* _Problem statement_
Reproduce every line of the items below verbatim, omitting the pictures.

* _Available data_
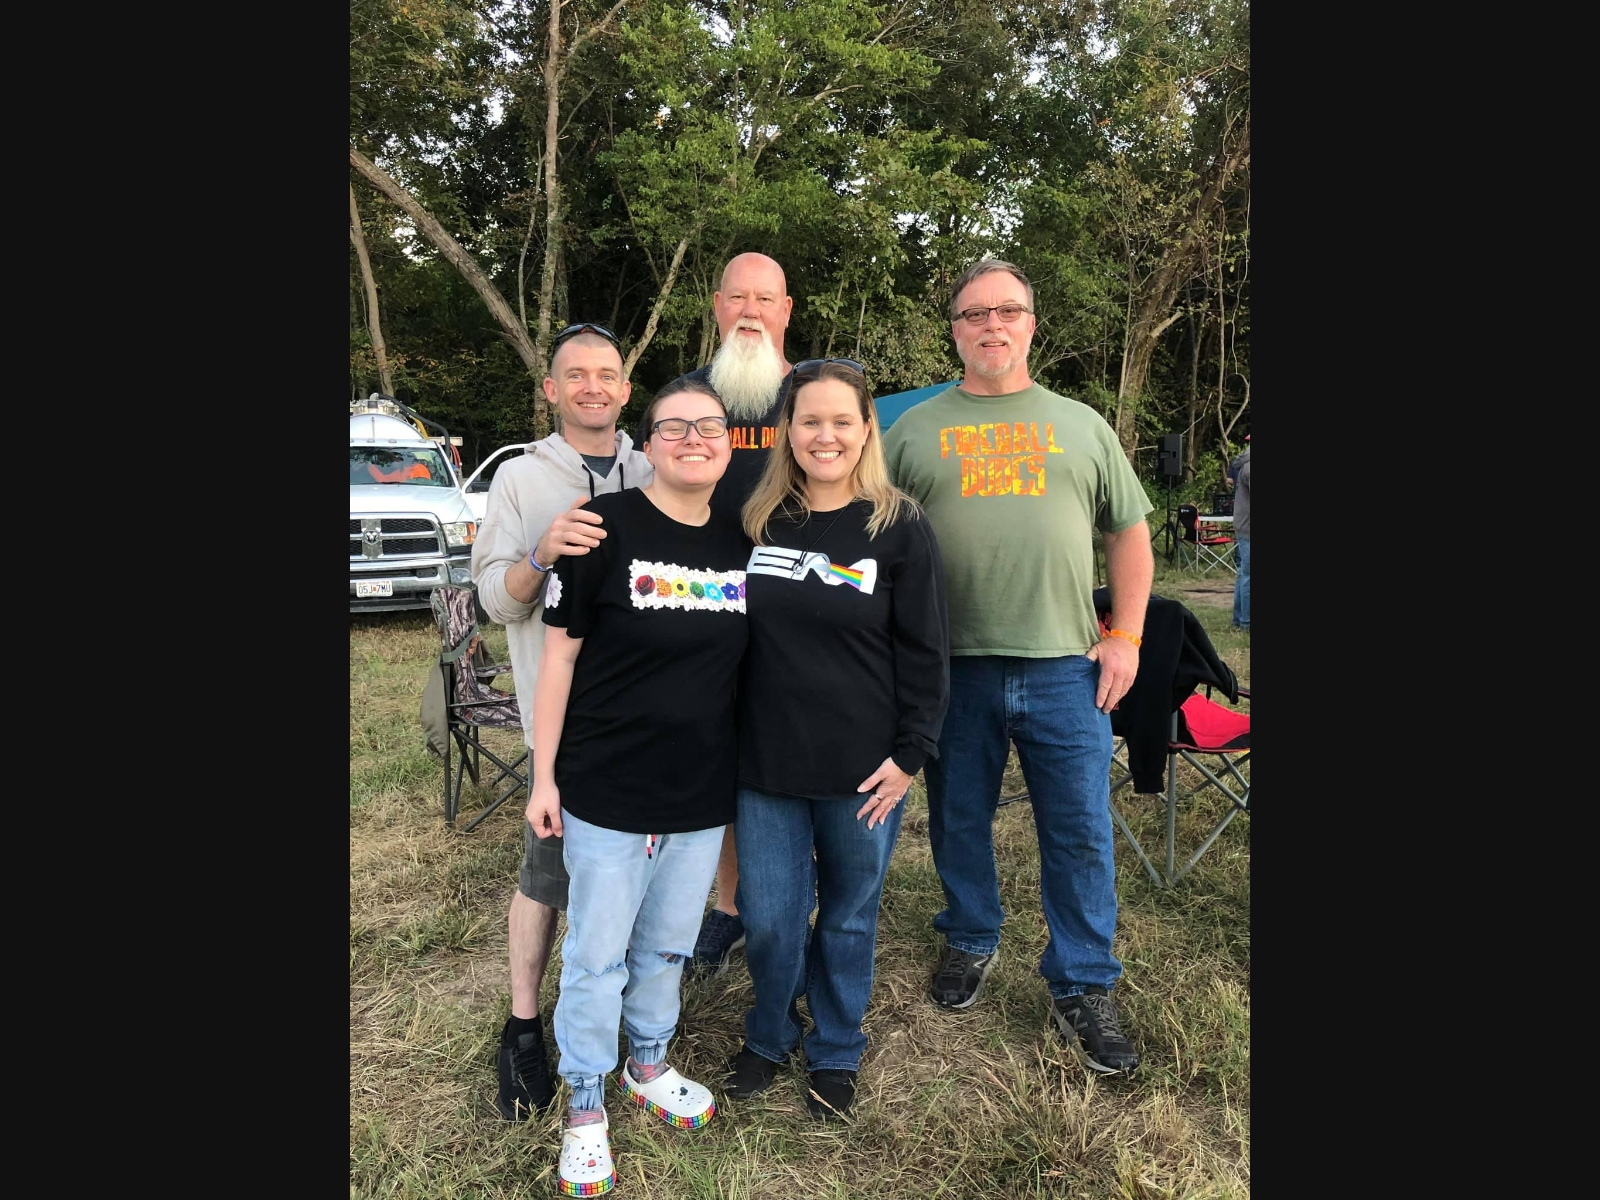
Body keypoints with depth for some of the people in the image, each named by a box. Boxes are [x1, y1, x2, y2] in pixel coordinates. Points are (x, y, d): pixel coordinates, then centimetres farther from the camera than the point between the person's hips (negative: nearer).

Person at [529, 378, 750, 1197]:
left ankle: (646, 1065, 46)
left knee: (668, 945, 21)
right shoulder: (606, 525, -12)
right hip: (606, 791, -4)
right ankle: (586, 1105, 33)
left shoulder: (740, 543, 2)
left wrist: (748, 769, 9)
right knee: (596, 956, 10)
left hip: (703, 795, 4)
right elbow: (559, 652, -9)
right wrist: (544, 775, -9)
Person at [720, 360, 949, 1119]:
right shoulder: (756, 521, 3)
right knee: (768, 918, 9)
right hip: (765, 766, 2)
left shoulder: (899, 528, -6)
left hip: (862, 770, -2)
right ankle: (768, 1036, 38)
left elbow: (924, 653, -5)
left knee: (850, 916, 15)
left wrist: (908, 755, -9)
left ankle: (836, 1052, 38)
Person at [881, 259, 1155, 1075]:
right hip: (951, 667, 0)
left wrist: (1126, 635, 2)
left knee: (1080, 831, 6)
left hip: (1065, 667, 1)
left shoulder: (1081, 424, 11)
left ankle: (1082, 986, 23)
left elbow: (1128, 531, 12)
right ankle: (970, 942, 36)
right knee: (959, 820, 13)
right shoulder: (914, 430, 8)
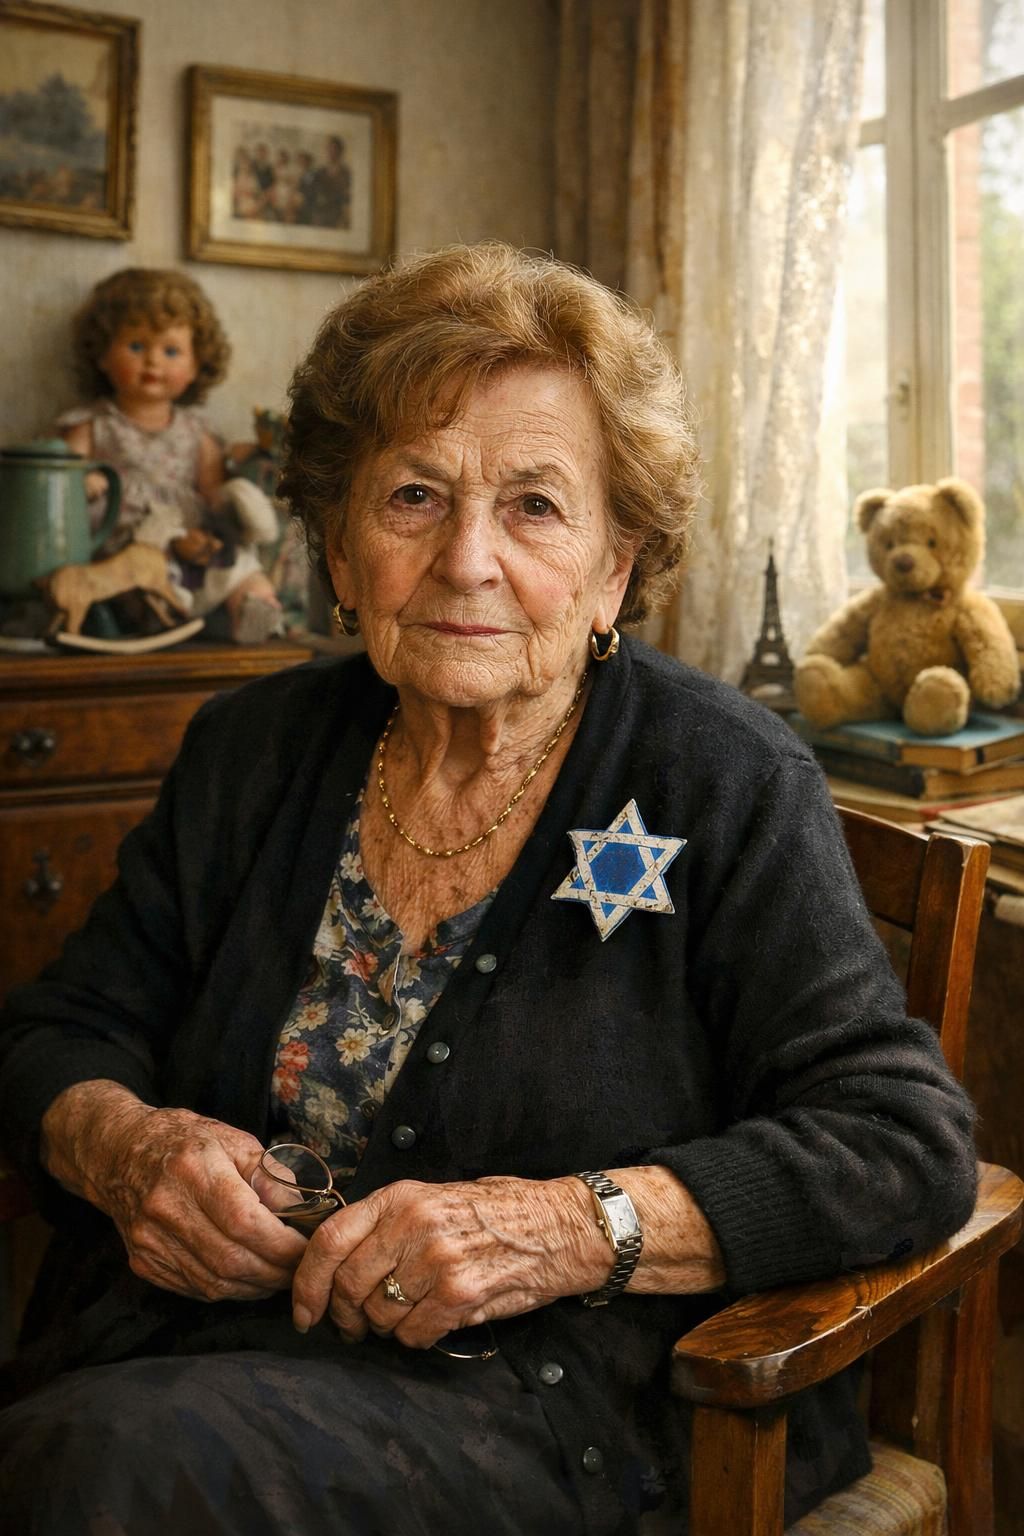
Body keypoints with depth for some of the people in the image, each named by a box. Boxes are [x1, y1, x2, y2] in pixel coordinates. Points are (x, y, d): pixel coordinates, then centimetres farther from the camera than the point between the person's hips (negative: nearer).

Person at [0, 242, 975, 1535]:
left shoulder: (729, 786, -6)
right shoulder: (250, 750, 7)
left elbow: (905, 1144, -10)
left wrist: (563, 1227, -21)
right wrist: (121, 1144, -11)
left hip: (555, 1397, -4)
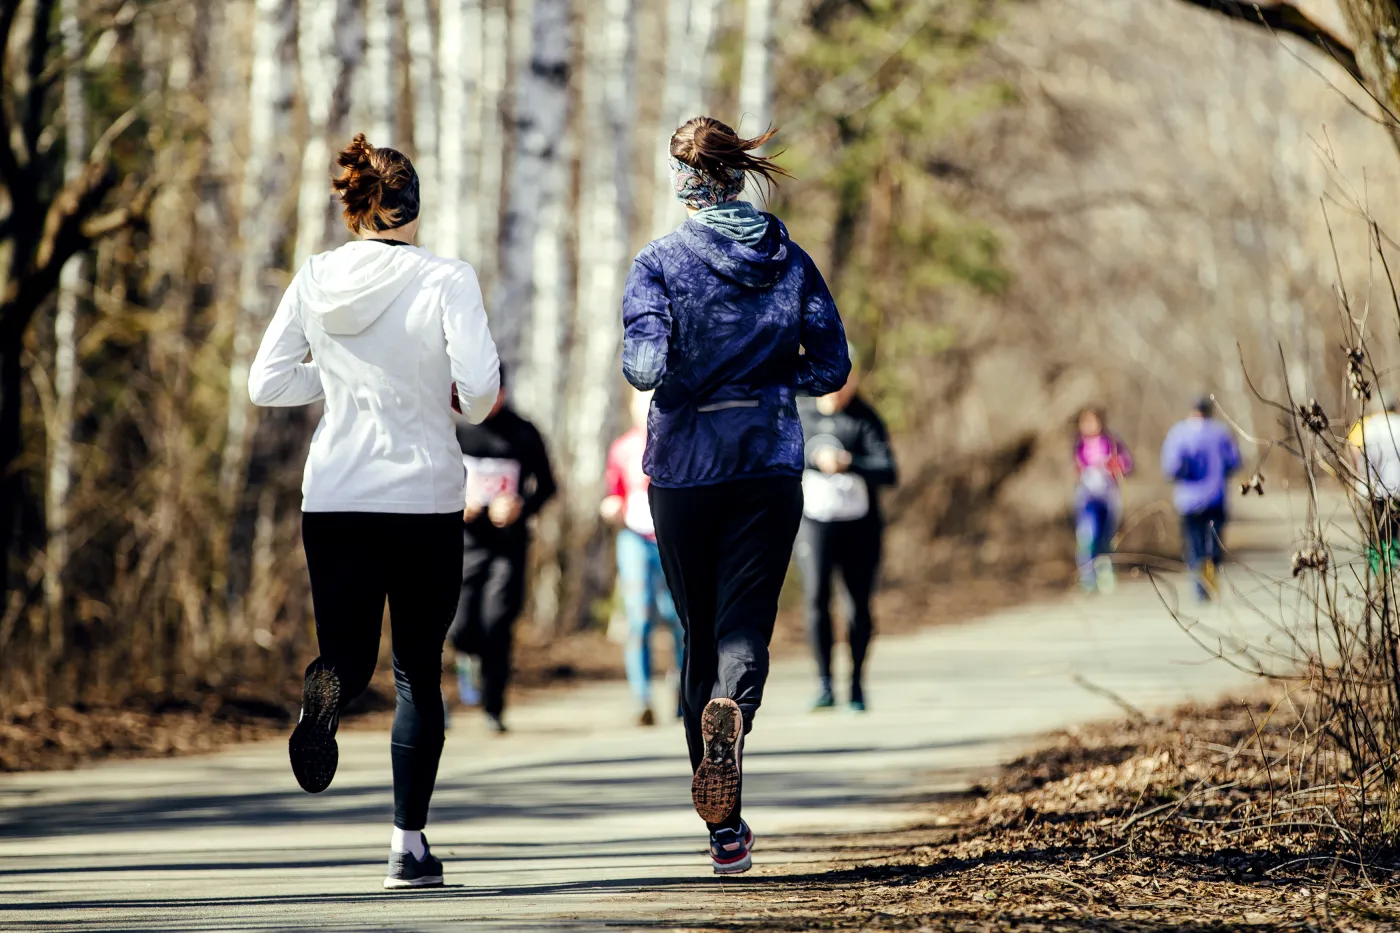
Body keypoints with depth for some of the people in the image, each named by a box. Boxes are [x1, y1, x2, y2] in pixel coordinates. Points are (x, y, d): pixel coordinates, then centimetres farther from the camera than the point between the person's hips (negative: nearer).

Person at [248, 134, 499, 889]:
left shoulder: (314, 282, 0)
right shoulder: (445, 280, -9)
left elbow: (265, 383, 1)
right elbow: (478, 382, -18)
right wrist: (474, 409, 5)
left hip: (333, 499, 2)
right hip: (426, 497, -2)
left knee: (349, 655, 10)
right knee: (419, 672, 11)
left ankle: (329, 685, -28)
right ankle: (409, 842, 8)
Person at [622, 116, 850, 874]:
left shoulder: (662, 262, -6)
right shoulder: (790, 261, 3)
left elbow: (645, 366, -16)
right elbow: (831, 365, 2)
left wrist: (662, 373, 7)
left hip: (685, 468, -1)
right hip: (771, 463, 1)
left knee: (700, 634, 11)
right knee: (746, 625, -2)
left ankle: (724, 826, 13)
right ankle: (731, 713, -39)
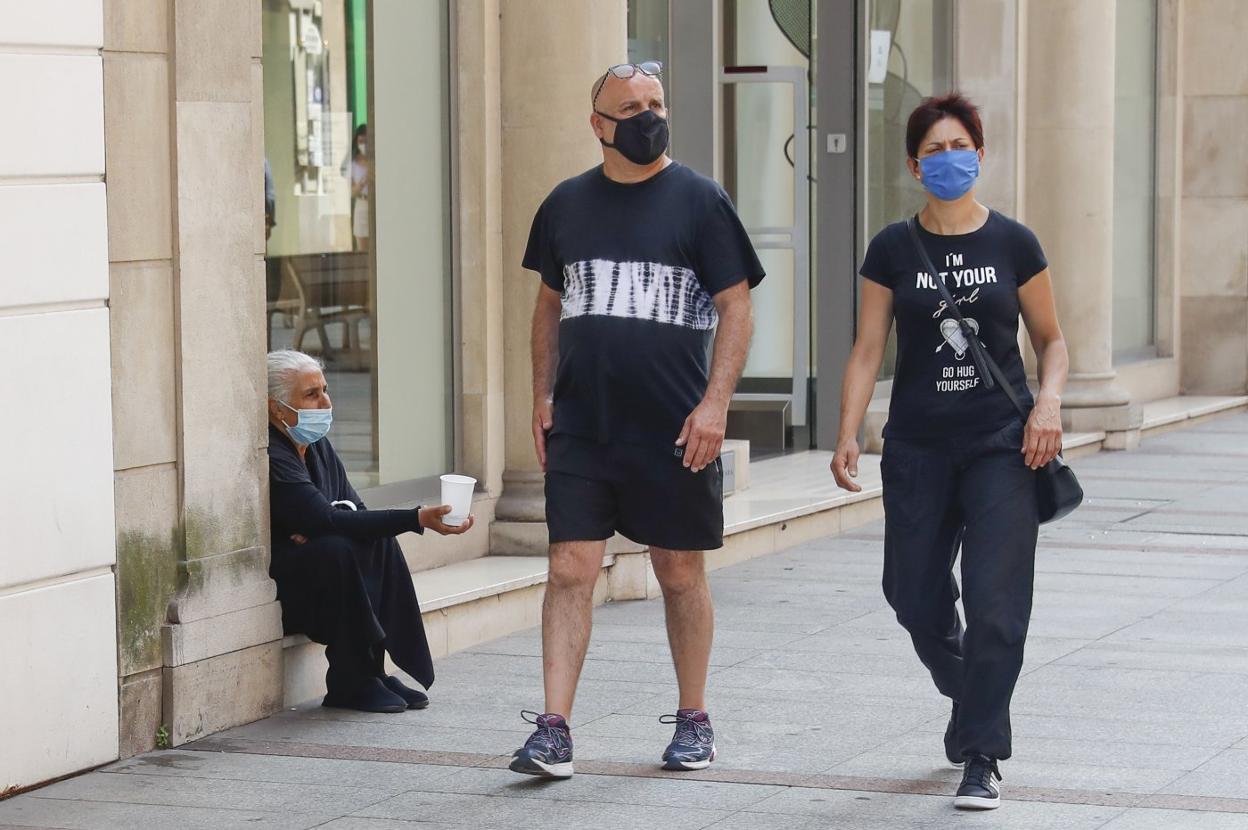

* _Solution_
Body keypoints with depth for some of the people in the image, each named by a box. Boxes are [x1, y1, x2, y2] in pixel coordinates. Points are (x, y, d): pixel coordinates, then centimetres farther from the camera than the point between the person's hips (negative: nearer).

Person at [529, 378, 750, 1197]:
left ankle: (646, 1065, 46)
left knee: (668, 945, 21)
right shoulder: (606, 525, -12)
right hip: (606, 791, -4)
right ankle: (586, 1105, 33)
left shoulder: (740, 543, 2)
left wrist: (748, 769, 9)
right knee: (596, 956, 10)
left hip: (703, 795, 4)
right elbow: (559, 652, -9)
right wrist: (544, 775, -9)
Person at [720, 360, 949, 1119]:
right shoulder: (756, 521, 3)
right knee: (768, 918, 9)
right hip: (765, 766, 2)
left shoulder: (899, 528, -6)
left hip: (862, 770, -2)
right ankle: (768, 1036, 38)
left elbow: (924, 653, -5)
left knee: (850, 916, 15)
left wrist: (908, 755, -9)
left ankle: (836, 1052, 38)
Person at [881, 259, 1155, 1075]:
right hip: (951, 667, 0)
left wrist: (1126, 635, 2)
left knee: (1080, 831, 6)
left hip: (1065, 667, 1)
left shoulder: (1081, 424, 11)
left ankle: (1082, 986, 23)
left elbow: (1128, 531, 12)
right ankle: (970, 942, 36)
right knee: (959, 820, 13)
right shoulder: (914, 430, 8)
Body keypoints with depth for some of the people in the image, each named by a box. Boxes are [x1, y1, x2, y2] in pixel coordinates. Points are (x, y, d): pixel coordinates, then centimetres farther from the camera than the point between the person's hips (negative: nearer).

Person at [0, 242, 975, 1535]:
left shoulder: (729, 786, -6)
right shoulder: (250, 750, 7)
left elbow: (905, 1144, -10)
left wrist: (563, 1227, -21)
right wrist: (121, 1144, -11)
left hip: (555, 1397, -4)
Body keypoints with depth for some of the people in the image, each named by a box. Boxes are [x1, y1, x2, y2] in pixel coordinates. Points are (x, y, d): pixel coordinates, then centimetres farther from the camera than the point between the person's hips (negative: nearer).

Person at [248, 134, 499, 889]:
left shoulder: (314, 282, 0)
right shoulder: (445, 280, -9)
left elbow: (265, 383, 1)
right elbow: (478, 382, -18)
right wrist: (474, 409, 5)
left hip: (333, 499, 2)
right hip: (426, 497, -2)
left knee: (349, 655, 10)
right knee: (419, 672, 11)
left ankle: (329, 685, -28)
right ankle: (409, 842, 8)
Person at [622, 116, 850, 874]:
left shoulder: (662, 262, -6)
right shoulder: (790, 261, 3)
left elbow: (645, 366, -16)
right elbow: (831, 365, 2)
left wrist: (662, 373, 7)
left hip: (685, 468, -1)
right hip: (771, 463, 1)
left knee: (700, 634, 11)
right knee: (746, 625, -2)
left ankle: (724, 826, 13)
right ankle: (731, 713, -39)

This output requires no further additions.